WRT the wikipedia reference for "direct" democracy, I think recall might a reasonable provision, but ballot initiatives and referendums seem like a fairly mixed blessing. What Venezuela has been doing recently with referendums seems like an expression of popular will; on the other hand, ballot initiatives in place like California seem to be (at least at times) mechanisms which allow single-issue lobbies to force laws which legislators would never touch, including overtly racist anti-immigrant provisions. The Swiss experience seems mixed as well: the referendum requirement has e.g. delayed equality rights for women in many cantons.

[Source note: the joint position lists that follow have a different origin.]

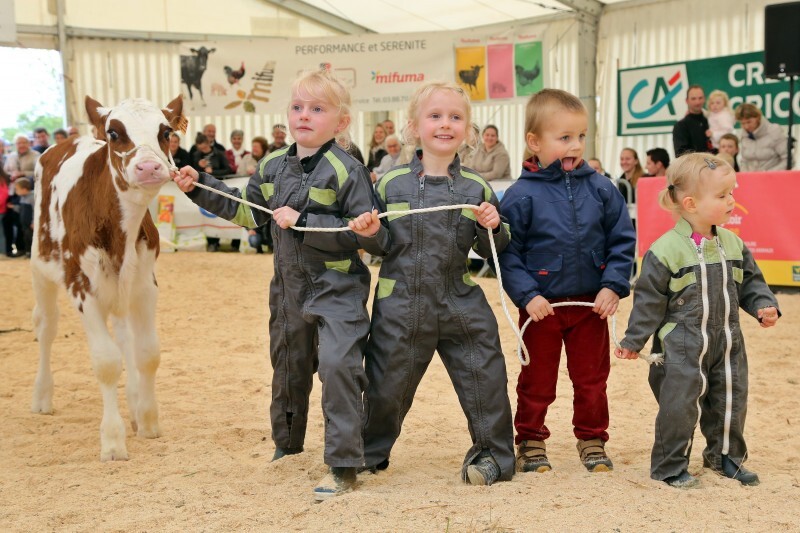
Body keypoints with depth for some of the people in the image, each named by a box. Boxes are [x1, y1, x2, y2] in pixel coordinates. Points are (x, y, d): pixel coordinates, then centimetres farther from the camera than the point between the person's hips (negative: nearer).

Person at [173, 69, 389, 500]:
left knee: (337, 364, -20)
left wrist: (303, 222, -24)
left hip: (338, 289, -6)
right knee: (288, 368, 20)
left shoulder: (347, 171, -14)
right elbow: (247, 210, 20)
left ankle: (343, 465, -10)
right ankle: (286, 446, 42)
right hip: (288, 289, 7)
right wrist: (201, 188, 13)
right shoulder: (273, 167, 6)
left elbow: (360, 232, -19)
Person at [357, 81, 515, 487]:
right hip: (400, 307, 0)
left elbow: (489, 252, 8)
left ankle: (492, 453, 21)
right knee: (387, 385, 11)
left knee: (482, 378, 2)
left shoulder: (476, 188, 3)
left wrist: (492, 228, -12)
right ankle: (371, 453, 32)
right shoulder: (390, 183, 1)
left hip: (461, 307, 0)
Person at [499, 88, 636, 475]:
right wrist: (526, 295, -15)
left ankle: (592, 440, 28)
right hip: (542, 307, -2)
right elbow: (507, 252, -8)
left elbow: (622, 241, 2)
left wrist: (613, 286, -7)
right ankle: (531, 441, 27)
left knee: (592, 378, 13)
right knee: (537, 381, 11)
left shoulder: (601, 189, -2)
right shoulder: (521, 195, -10)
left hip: (591, 305, 2)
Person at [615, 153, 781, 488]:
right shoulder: (666, 250, -15)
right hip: (682, 346, -6)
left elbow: (749, 282, 14)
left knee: (731, 401, 14)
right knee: (679, 405, -3)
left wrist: (763, 306, -4)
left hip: (727, 343, 6)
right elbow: (649, 300, -10)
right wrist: (634, 341, -7)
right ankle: (670, 466, 14)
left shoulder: (733, 244, 3)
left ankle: (726, 456, 35)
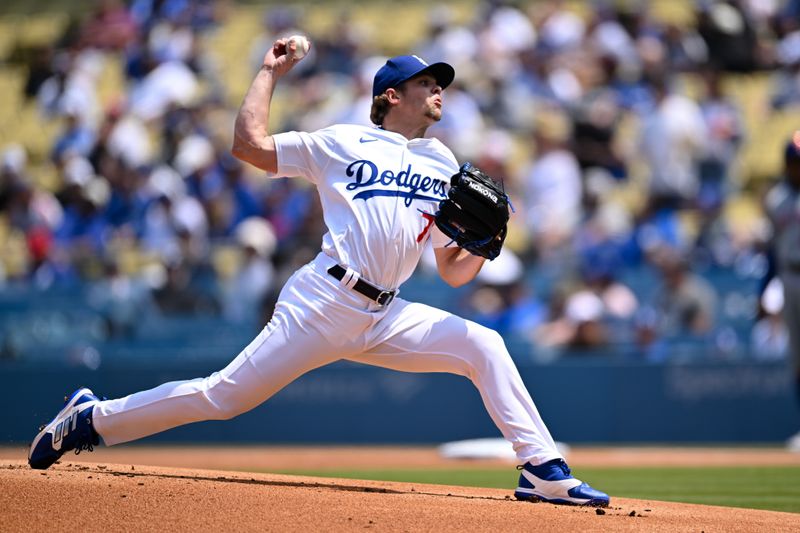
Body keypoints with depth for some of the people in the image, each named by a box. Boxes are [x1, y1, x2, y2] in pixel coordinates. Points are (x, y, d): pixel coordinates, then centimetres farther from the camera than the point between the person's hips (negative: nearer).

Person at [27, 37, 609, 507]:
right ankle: (93, 418, 5)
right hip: (325, 302, -4)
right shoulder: (341, 143, 8)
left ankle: (543, 470, -11)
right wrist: (270, 72, 9)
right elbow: (249, 144, 2)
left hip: (387, 317, 4)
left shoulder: (445, 171, 20)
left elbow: (455, 272, 19)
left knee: (484, 345, -13)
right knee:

In Canada, the whole referendum-in-place-of-legislation idea was associated mainly with the former Reform-Alliance party, famously under Stockwell Day, who held that any issue could be put to referendum -- a position beautifully ridiculed by Rick Mercer (then of 22 Minutes, who gathered enough signatures on a petition to force a referendum on Stockwell changing his first name to Doris.

Even with robust referendum provisions, there will always be issues which call for the more nuanced debate which a representative democracy allows -- provided it is truly (proportionally) representative.

One time it would have been great to have a referendum provision was when "free" trade was brought in, against the wishes of most electors -- but in that case, a proportionally representative parliament would have had the same effect (since a clear majority of electors voted for parties opposed to FT, but Mulroney formed a majority government and brought it in anyway).

PR is certainly not a panacea, but has the potential to greatly improve our electoral politics.